Hilfiker-Kleiner et al. found an improvement in the left ventricular ejection fraction (LVEF) at 6 months by comparing a short and long course of bromocriptine (n = 63) [18] . This trial was informative regarding the favourable results and relative safety of bromocriptine in PPCM patients, but due to the lack of a bromocriptine-free control group, the efficacy conundrum has not been fully resolved [18] . This treatment was used in 15% of patients in the ESC PPCM study [14] . Based on current evidence, the use of bromocriptine in patients with PPCM was recently given a Class II Level B recommendation in the 2018 European Guidelines on Cardiovascular Disease in Pregnancy.

Prognosis and Lethality

The prognosis of PPCM is unpredictable. Some patients die despite receiving treatment, while others progress favourably, and we observed complete recovery in most patients after 12 to 24 months. In our series, two patients died during hospitalization, with a lethality rate of 2.5%.

The lethality rate in PPCM patients is variable, varying from 0% to 28% according to the literature. We reported a mortality rate of 5% at two years. In the ESC global registry on PPCM, the six-month mortality rate was 6% [14] . The lower frequency of death reported in our registry compared with other previous studies on PPCM could reflect the effect of a prospective registry (it is possible that we provided higher quality in-patient management medical therapy and follow-up than prior retrospective studies, for example, the intensification of heart failure therapy according to the guidelines), but similar death rates have been reported in the literature.

Some authors have studied the elements of poor prognosis in PPCM patients [2] [9] . In this study, multivariate analysis showed that three independent criteria were strongly associated with nonrecovery: ventricular dilatation, severe LVEF impairment and advanced age. Factors suggested to be predictive of recovery in prior studies include the baseline ejection fraction and LV end-diastolic diameter [4] [19] [20] . Similar to our cohort, a report of 176 South African patients with PPCM who were followed up for only 6 months concluded that older age and a lower LV end-systolic diameter were predictive factors of PPCM.

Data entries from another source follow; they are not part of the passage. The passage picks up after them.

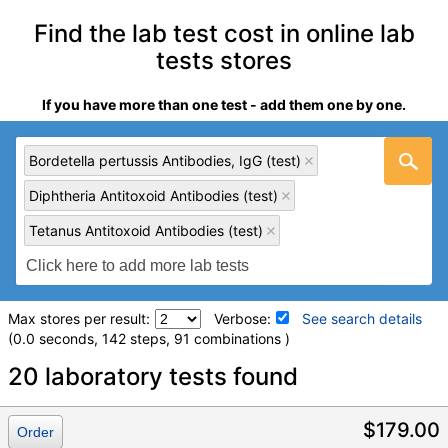
Find the lab test cost in online lab
tests stores
If you have more than one test - add them one by one.
Bordetella pertussis Antibodies, IgG (test)
Diphtheria Antitoxoid Antibodies (test)
Tetanus Antitoxoid Antibodies (test)
Max stores per result:
Verbose:
See search details
(0.0 seconds, 142 steps, 91 combinations )
Laboratory tests search details
20 laboratory tests found
Bordetella pertussis Antibodies, IgG (test)
(
remove
)
$179.00
Order
Stores:
LabReqs, RequestATest, Walk-In Lab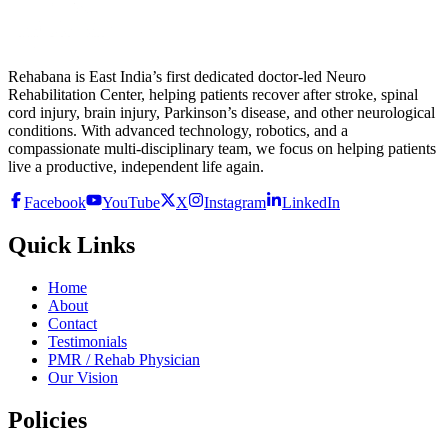
Rehabana is East India’s first dedicated doctor-led Neuro
Rehabilitation Center, helping patients recover after stroke, spinal
cord injury, brain injury, Parkinson’s disease, and other neurological
conditions. With advanced technology, robotics, and a
compassionate multi-disciplinary team, we focus on helping patients
live a productive, independent life again.
Facebook
YouTube
X
Instagram
LinkedIn
Quick Links
Home
About
Contact
Testimonials
PMR / Rehab Physician
Our Vision
Policies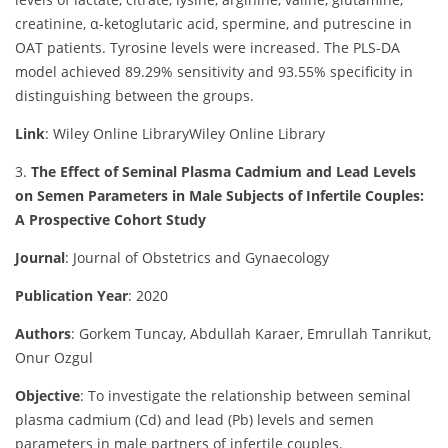
creatinine, α-ketoglutaric acid, spermine, and putrescine in
OAT patients. Tyrosine levels were increased. The PLS-DA
model achieved 89.29% sensitivity and 93.55% specificity in
distinguishing between the groups.
Link
: Wiley Online Library
Wiley Online Library
3.
The Effect of Seminal Plasma Cadmium and Lead Levels
on Semen Parameters in Male Subjects of Infertile Couples:
A Prospective Cohort Study
Journal
: Journal of Obstetrics and Gynaecology
Publication Year
: 2020
Authors
: Gorkem Tuncay, Abdullah Karaer, Emrullah Tanrikut,
Onur Ozgul
Objective
:
To investigate the relationship between seminal
plasma cadmium (Cd) and lead (Pb) levels and semen
parameters in male partners of infertile couples.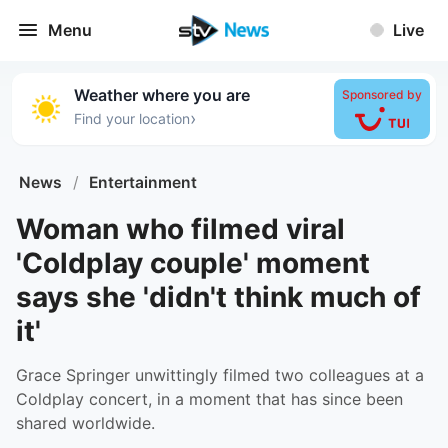
Menu
Live
Weather where you are
Sponsored by
›
Find your location
News
/
Entertainment
Woman who filmed viral
'Coldplay couple' moment
says she 'didn't think much of
it'
Grace Springer unwittingly filmed two colleagues at a
Coldplay concert, in a moment that has since been
shared worldwide.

This study presented certain limitations in addition to the small sample size, in particular, the number of patients receiving bromocriptine, which was due to the necessity to respect the criteria for prescribing bromocriptine, diagnostic wandering or the long delays in consulting our patients, which often led to a late diagnosis beyond 1 month. Additionally, during follow-up, we did not have enough data to make a comparative analysis after 1 month and at 3 months of treatment.

Despite these limitations, this is one of the first studies to present a long-term follow-up of PPCM patients in sub-Saharan Africa.

5. Conclusion

Peripartum cardiomyopathy (PPCM) is common in Africa. The prognosis is relatively improved because management has improved with the intensification of heart failure treatment. Bromocriptine should be considered in the acute phase in patients with severe impairment.

Late recovery (>6 months) was noted in a substantial number of patients after long-term follow-up.

Conflicts of Interest

The authors declare no conflicts of interest regarding the publication of this paper.